The boy by no means relished the prospect this mission suggested, but seeing no means of escape, he went to a grove in the neighborhood and cut a stick whose dimensions resembled a young tree--shrewdly suspecting that Nichols would never venture to use a club of such size.
With this stick he stalked majestically back to the school-room. As he entered, he saw Henry Abbott standing up in front of the teacher's desk, and heard him utter these words:
"It is not fair, Mr. Nichols, to flog Willard alone. It was my fault, sir. I beckoned to Brayton and whispered first. That is what started it. You should whip me, too, sir."

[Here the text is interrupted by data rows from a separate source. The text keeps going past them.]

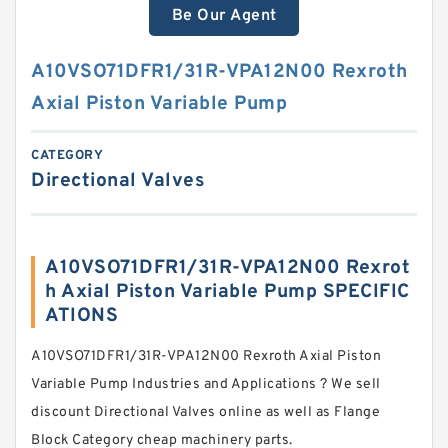
Be Our Agent
A10VSO71DFR1/31R-VPA12N00 Rexroth
Axial Piston Variable Pump
CATEGORY
Directional Valves
A10VSO71DFR1/31R-VPA12N00 Rexrot
h Axial Piston Variable Pump SPECIFIC
ATIONS
A10VSO71DFR1/31R-VPA12N00 Rexroth Axial Piston
Variable Pump Industries and Applications ? We sell
discount Directional Valves online as well as Flange
Block Category cheap machinery parts.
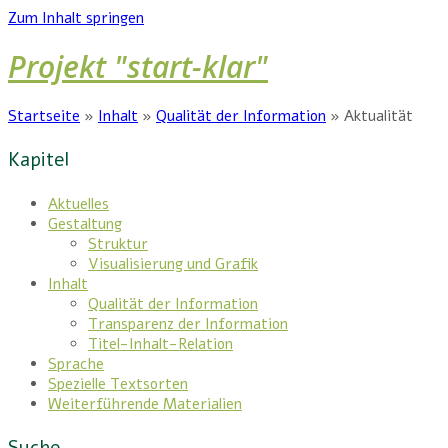
Zum Inhalt springen
Projekt "start-klar"
Startseite
»
Inhalt
»
Qualität der Information
»
Aktualität
Kapitel
Aktuelles
Gestaltung
Struktur
Visualisierung und Grafik
Inhalt
Qualität der Information
Transparenz der Information
Titel-Inhalt-Relation
Sprache
Spezielle Textsorten
Weiterführende Materialien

The master, as we have said, was stern and uncompromising, but his nature was not entirely devoid of feeling, and as he heard the brave admission, his eye lighted up with sudden softness.
"Go back to your seats, boys," said he, "I will not flog either of you to-day. Lads that are brave enough to face the punishment of one offence as you have done, can, I hope, be trusted not to soon commit another."
The incident was one that raised the tone of the whole school, and it gave rise to a warm feeling of admiration in Willard Glazier's breast for Henry Abbott which did Willard good, and made the two youths firm friends.
Thus the years sped on--dotted with little incidents that seem too trivial to relate, and yet each one of which had _some_ effect upon the future life and character of young Willard. He had become a pretty wild boy by this time, and the cognomen of the "little deacon" was dropped without ceremony.
Although he was marked high for scholarly attainment, he received many a bad mark for violating the rules of school.
This state of affairs existed until the boy had reached the age of eleven years, when he was brought into contact with two diametrically opposite influences, one of which was calculated to _make_ and the other to mar his future character and fortunes.